4- A firm US approach towards Beijing: The new US administration’s approach to China, from coming into power until the present, indicates that this administration will continue "firm" policies towards China. One of the pillars of the US’s composite approach to dealing with Beijing is introducing and employing the issue of human rights, as well as China’s geopolitical aspirations and ambitions and its threat to global stability, especially in the Indo-Pacific region.
There are also threats tied to China’s growing rise in the field of artificial intelligence and the cyber and technical fields, and, naturally, the economic war between the two countries. In this context, it appears the US will tend to rely more upon allies whose positions intersect on "the Chinese threat."
5- China continues its economic and development policies: It appears that, even before the Biden administration took office, the Chinese administration began to implement its vision for dealing with the next phase. It did so by stressing its refusal of "interference" in its internal affairs by Washington. It stressed it would continue its economic and developmental ascent, and that it was unwilling to enter a "confrontation or conflict" with the US.

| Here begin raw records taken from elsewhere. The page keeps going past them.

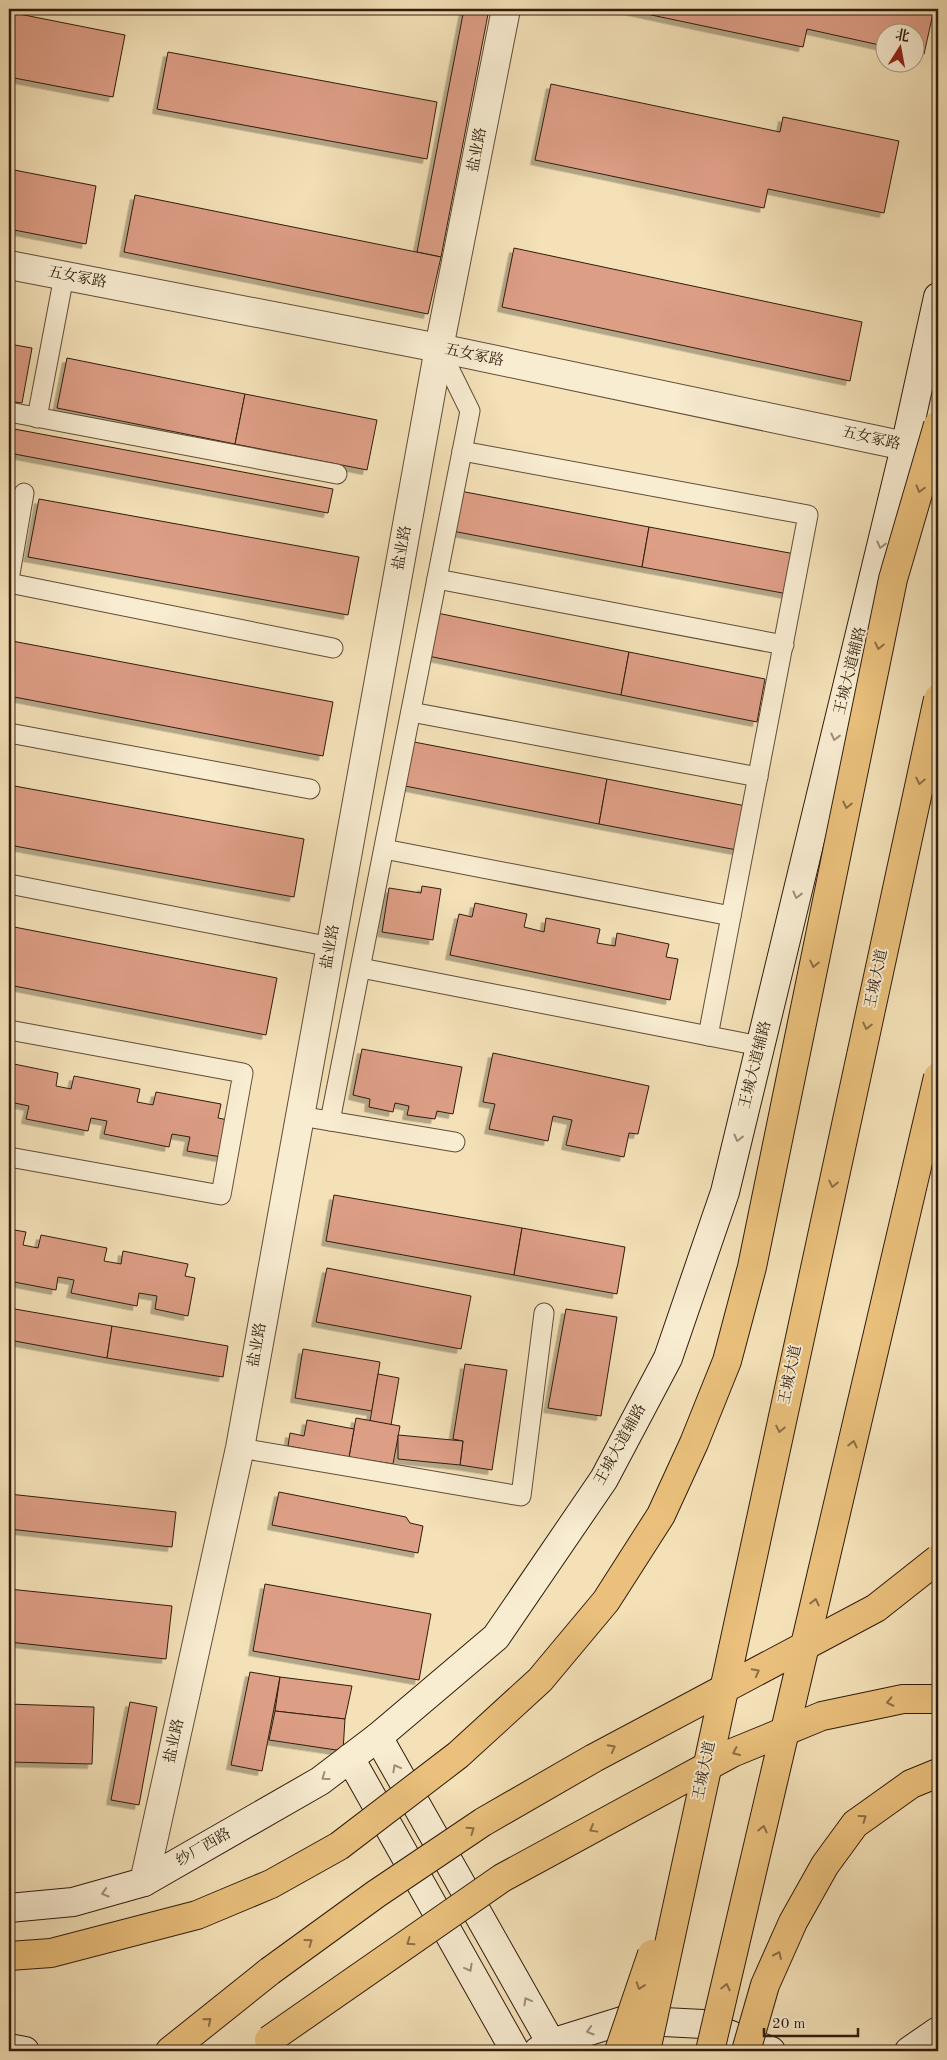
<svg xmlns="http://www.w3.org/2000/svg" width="947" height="2060" font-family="'Old Standard TT','Noto Serif SC',serif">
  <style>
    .building { fill: #dd9e86; stroke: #301c0e; filter: url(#shadow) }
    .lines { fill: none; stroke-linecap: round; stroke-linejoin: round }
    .lane-casing { stroke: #614d38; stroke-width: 21 }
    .street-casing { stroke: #614d38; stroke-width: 30 }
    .secondary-casing { stroke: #301c0e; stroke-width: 30 }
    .highway-casing { stroke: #301c0e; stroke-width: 30 }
    .lane { stroke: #f8ecd1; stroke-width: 19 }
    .street { stroke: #f8ecd1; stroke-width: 28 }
    .secondary { stroke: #f8ecd1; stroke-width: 28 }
    .highway { stroke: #eac07c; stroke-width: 28 }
    .highway-bridge-casing { stroke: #301c0e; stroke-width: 30; stroke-linecap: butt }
    .highway-bridge { stroke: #eac07c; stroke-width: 28 }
    .oneway { stroke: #8d6e45 }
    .oneway2 { stroke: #9e8e79 }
    .labels { text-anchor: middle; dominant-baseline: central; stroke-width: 4; stroke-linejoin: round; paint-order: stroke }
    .street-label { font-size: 15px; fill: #301c0e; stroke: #f8ecd1 }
  </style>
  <defs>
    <filter id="shadow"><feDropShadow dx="-4.5" dy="4.5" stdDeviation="0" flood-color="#0004"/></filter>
  </defs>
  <rect width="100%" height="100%" fill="#f4e1b8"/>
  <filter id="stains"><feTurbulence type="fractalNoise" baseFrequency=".004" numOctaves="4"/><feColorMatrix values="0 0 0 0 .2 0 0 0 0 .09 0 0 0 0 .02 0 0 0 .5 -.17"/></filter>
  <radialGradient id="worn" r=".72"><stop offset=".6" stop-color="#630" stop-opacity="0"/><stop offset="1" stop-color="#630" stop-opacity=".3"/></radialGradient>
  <g class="building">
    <polygon points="464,9 489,9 441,257 417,252"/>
    <polygon points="623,9 934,9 924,54 914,52 914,32 884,32 884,46 807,29 803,47"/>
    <polygon points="9,12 125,35 113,97 9,77"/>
    <polygon points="168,52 437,102 427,159 157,109"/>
    <polygon points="551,84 780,132 783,117 899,141 884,213 768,189 764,208 535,160"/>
    <polygon points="9,169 96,186 86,244 9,229"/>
    <polygon points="135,195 441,257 428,314 124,252"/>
    <polygon points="514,248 862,322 850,381 502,307"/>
    <polygon points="9,344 32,348 22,403 9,401"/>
    <polygon points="67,358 245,394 235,444 57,408"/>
    <polygon points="245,394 377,420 367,470 235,444"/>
    <polygon points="9,428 333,489 328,513 9,453"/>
    <polygon points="460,491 649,527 642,567 452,531"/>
    <polygon points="39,499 359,557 348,615 28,557"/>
    <polygon points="649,527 795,554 788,594 642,567"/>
    <polygon points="437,613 629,652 621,695 428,656"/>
    <polygon points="12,641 333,702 323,756 9,696 9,656"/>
    <polygon points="629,652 765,679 757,722 621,695"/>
    <polygon points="414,742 607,779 599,824 405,786"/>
    <polygon points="607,779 746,806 737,850 599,824"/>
    <polygon points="9,785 304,839 294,897 9,845"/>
    <polygon points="422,886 441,889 433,940 382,932 389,888 421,893"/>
    <polygon points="475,903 527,914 524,927 544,932 546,918 600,929 597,943 615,946 617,933 669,944 666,957 678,959 670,1000 450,955 459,914 472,917"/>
    <polygon points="9,926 277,978 266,1035 9,985"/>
    <polygon points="362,1049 462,1067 453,1114 437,1111 435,1119 407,1115 409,1106 395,1103 393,1112 369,1107 370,1099 353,1095"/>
    <polygon points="493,1053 649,1086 638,1134 629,1133 624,1157 566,1145 572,1120 553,1116 548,1141 489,1129 495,1104 483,1102"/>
    <polygon points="9,1063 58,1073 56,1086 71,1089 74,1076 140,1089 137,1102 153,1105 156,1092 221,1104 218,1118 228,1120 221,1157 187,1151 190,1137 172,1134 169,1147 104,1134 107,1121 91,1118 88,1131 26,1119 29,1106 10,1102 9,1108"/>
    <polygon points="334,1195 522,1228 514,1275 326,1241"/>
    <polygon points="522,1228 625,1247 617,1294 514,1275"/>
    <polygon points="9,1229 26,1232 23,1245 38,1248 41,1235 107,1248 104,1261 121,1264 123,1251 188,1264 185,1276 195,1278 188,1316 155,1309 157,1296 139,1293 137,1306 71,1293 74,1280 58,1277 56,1290 9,1281"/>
    <polygon points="327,1268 471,1296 461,1349 316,1322"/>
    <polygon points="9,1308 112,1326 107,1358 9,1340"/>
    <polygon points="566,1309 617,1317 601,1416 548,1408"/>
    <polygon points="112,1326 228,1346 223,1377 107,1358"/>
    <polygon points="303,1349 380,1362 372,1411 295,1398"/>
    <polygon points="465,1364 507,1370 492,1470 460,1465 463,1441 453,1439"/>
    <polygon points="378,1374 399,1378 391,1425 370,1421"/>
    <polygon points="356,1418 400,1426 393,1464 349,1457"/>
    <polygon points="307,1420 354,1429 349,1457 288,1446 290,1433 304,1436"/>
    <polygon points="398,1435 463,1441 460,1465 398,1459"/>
    <polygon points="279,1492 406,1517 410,1523 423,1526 418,1553 272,1525"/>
    <polygon points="9,1494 176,1512 172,1547 9,1529"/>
    <polygon points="265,1584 431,1614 419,1680 253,1651"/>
    <polygon points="9,1589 172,1606 166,1659 9,1642"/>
    <polygon points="250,1672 280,1677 262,1771 231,1765"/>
    <polygon points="280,1677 352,1686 345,1719 275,1711"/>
    <polygon points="130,1702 157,1707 139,1805 111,1800"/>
    <polygon points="9,1704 94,1707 92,1764 9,1762"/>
    <polygon points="275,1711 345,1719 343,1751 269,1740"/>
  </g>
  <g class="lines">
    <g class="lane-casing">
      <g id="lane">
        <polyline points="9,412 337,474"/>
        <polyline points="37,418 64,276"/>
        <polyline points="462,451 808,515 708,1036"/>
        <polyline points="437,579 784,645"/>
        <polyline points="9,580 24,493"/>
        <polyline points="9,583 333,648"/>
        <polyline points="411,712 758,777"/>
        <polyline points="9,733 310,789"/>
        <polyline points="384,849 731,916"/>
        <polyline points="9,884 331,947"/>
        <polyline points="361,968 760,1046"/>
        <polyline points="9,1030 243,1073 221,1195 9,1157"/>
        <polyline points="300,1116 455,1142"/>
        <polyline points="330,1121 470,411 439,348"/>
        <polyline points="240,1448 521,1496 544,1313"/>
      </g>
    </g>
    <g class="street-casing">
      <g id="street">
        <polyline points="9,265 439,348 929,451"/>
        <polyline points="144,1882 240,1448 439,348 506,9"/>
      </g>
    </g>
    <g class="secondary-casing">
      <g id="secondary">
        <polyline points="378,1737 551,2043"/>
        <polyline points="350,1758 515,2051"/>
        <polyline points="9,1908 73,1902 144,1882 320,1781 378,1737 496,1637 604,1479 668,1358 725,1192 905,447 938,297"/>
        <polyline points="9,2048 25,2051"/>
        <polyline points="538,2051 551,2043 625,2020 703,2024 771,2051"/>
        <polyline points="909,2051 938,2031"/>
      </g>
    </g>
    <g class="highway-casing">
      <polyline id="highway" points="170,2051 270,1971"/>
    </g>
    <use href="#lane" class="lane"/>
    <use href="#street" class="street"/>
    <use href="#secondary" class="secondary"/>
    <use href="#highway" class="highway"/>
    <g class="highway-bridge-casing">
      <g id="highway-bridge">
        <polyline points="9,1956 51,1953 197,1915 271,1884 339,1846 458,1755 540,1680 606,1601 661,1515 694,1443 727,1361 752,1267 893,579 938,425"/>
        <polyline points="270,1971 376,1894 483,1822 594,1758 876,1608 938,1559"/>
        <polyline points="269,2040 502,1878 732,1753 822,1716 903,1699 938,1699"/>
        <polyline points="619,2051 652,1954"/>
        <polyline points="646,2051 938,699"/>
        <polyline points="710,2051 938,1077"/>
        <polyline points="746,2051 765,1985 793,1922 825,1865 855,1824 911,1784 938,1773"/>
      </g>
    </g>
    <use href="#highway-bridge" class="highway-bridge"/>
  </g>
  <defs><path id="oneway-chevron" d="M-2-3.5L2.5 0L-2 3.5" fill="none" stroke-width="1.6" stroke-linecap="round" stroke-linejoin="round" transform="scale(1.25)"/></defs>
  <g class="oneway">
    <use href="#oneway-chevron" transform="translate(920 489) rotate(106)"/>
    <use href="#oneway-chevron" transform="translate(879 646) rotate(102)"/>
    <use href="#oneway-chevron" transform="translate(920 781) rotate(102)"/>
    <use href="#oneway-chevron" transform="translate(847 805) rotate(102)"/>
    <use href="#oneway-chevron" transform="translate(814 964) rotate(102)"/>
    <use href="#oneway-chevron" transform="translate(867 1026) rotate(102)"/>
    <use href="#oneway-chevron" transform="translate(833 1184) rotate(102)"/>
    <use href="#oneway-chevron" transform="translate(780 1429) rotate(102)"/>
    <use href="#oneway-chevron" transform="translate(853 1444) rotate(-77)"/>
    <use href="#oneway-chevron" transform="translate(815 1602) rotate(-77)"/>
    <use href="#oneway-chevron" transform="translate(756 1672) rotate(-28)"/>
    <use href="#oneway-chevron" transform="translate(890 1702) rotate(168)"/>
    <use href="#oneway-chevron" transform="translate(612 1748) rotate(-28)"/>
    <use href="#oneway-chevron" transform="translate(736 1752) rotate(156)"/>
    <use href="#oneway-chevron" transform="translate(863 1818) rotate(-36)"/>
    <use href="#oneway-chevron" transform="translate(593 1829) rotate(151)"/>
    <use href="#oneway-chevron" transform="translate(763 1829) rotate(-77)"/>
    <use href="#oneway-chevron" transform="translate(471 1830) rotate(-34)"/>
    <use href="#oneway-chevron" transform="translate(309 1942) rotate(-36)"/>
    <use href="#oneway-chevron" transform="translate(410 1942) rotate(145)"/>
    <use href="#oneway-chevron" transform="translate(778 1955) rotate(-66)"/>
    <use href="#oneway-chevron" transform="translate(640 1986) rotate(109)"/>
    <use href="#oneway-chevron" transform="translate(726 1987) rotate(-77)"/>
    <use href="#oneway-chevron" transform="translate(208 2021) rotate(-39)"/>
  </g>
  <g class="oneway2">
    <use href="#oneway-chevron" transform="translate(881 545) rotate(104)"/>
    <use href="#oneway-chevron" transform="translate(835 737) rotate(104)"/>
    <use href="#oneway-chevron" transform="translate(797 895) rotate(104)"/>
    <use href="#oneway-chevron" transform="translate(738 1138) rotate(104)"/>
    <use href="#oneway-chevron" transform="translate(396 1768) rotate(-119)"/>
    <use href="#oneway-chevron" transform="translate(325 1777) rotate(144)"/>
    <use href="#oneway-chevron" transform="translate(105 1893) rotate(164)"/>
    <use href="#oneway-chevron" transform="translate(469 1968) rotate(61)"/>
    <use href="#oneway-chevron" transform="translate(527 2001) rotate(-119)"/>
    <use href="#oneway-chevron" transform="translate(590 2031) rotate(163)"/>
  </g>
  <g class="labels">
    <g class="street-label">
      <text transform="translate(478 150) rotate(-79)">盐业路</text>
      <text transform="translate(77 278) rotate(11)">五女冢路</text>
      <text transform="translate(474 356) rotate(12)">五女冢路</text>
      <text transform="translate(871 439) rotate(13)">五女冢路</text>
      <text transform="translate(403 548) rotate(-80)">盐业路</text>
      <text transform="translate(851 671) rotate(-76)">王城大道辅路</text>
      <text transform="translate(331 947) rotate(-80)">盐业路</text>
      <text transform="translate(877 979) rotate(-78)">王城大道</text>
      <text transform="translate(756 1065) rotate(-76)">王城大道辅路</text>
      <text transform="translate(258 1345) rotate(-80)">盐业路</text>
      <text transform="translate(791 1375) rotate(-78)">王城大道</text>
      <text transform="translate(621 1445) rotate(-61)">王城大道辅路</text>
      <text transform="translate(175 1741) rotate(-78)">盐业路</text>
      <text transform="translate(705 1771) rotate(-78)">王城大道</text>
      <text transform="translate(204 1848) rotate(-30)">纱厂西路</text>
    </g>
  </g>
  <rect width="947" height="2060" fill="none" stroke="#f4e1b8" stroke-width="30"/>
  <rect x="10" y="10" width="927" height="2040" fill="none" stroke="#301c0e" stroke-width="2.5"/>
  <rect x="15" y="15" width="917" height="2030" fill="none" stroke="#301c0e"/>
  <g transform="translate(900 48) rotate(11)"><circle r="24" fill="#f8ecd1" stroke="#a89983"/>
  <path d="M0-4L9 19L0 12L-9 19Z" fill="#8f2418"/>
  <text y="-8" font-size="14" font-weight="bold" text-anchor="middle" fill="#301c0e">北</text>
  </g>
  <path d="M764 2028v8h94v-8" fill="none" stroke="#301c0e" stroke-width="2.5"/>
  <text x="772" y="2028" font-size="15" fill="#301c0e" stroke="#f8ecd1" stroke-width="4" paint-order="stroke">20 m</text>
  <rect width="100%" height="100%" filter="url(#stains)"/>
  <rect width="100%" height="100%" fill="url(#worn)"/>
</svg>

Indeed, China preempted Biden’s arrival in power with the Regional Comprehensive Economic Partnership (RCEP) agreement signed between China and 14 countries from the Asia-Indian Ocean region on 15 November 2020. This put the US up against the largest trading bloc, representing 30% of the world economy, a development that bore signals confirmed by Chinese statements in the Alaska meetings that insistence on continuing a global rise is China’s inherent and fundamental right.
In conclusion, the new US administration’s approach to China, from coming into power until the present, suggests that this administration will continue its escalatory policies towards China because of its reservations about Beijing’s behavior. It is unlikely that China will bow to the US side, especially with Beijing’s recent move to create a global economic bloc hostile to Washington, meaning both sides will be keen on mutual escalation.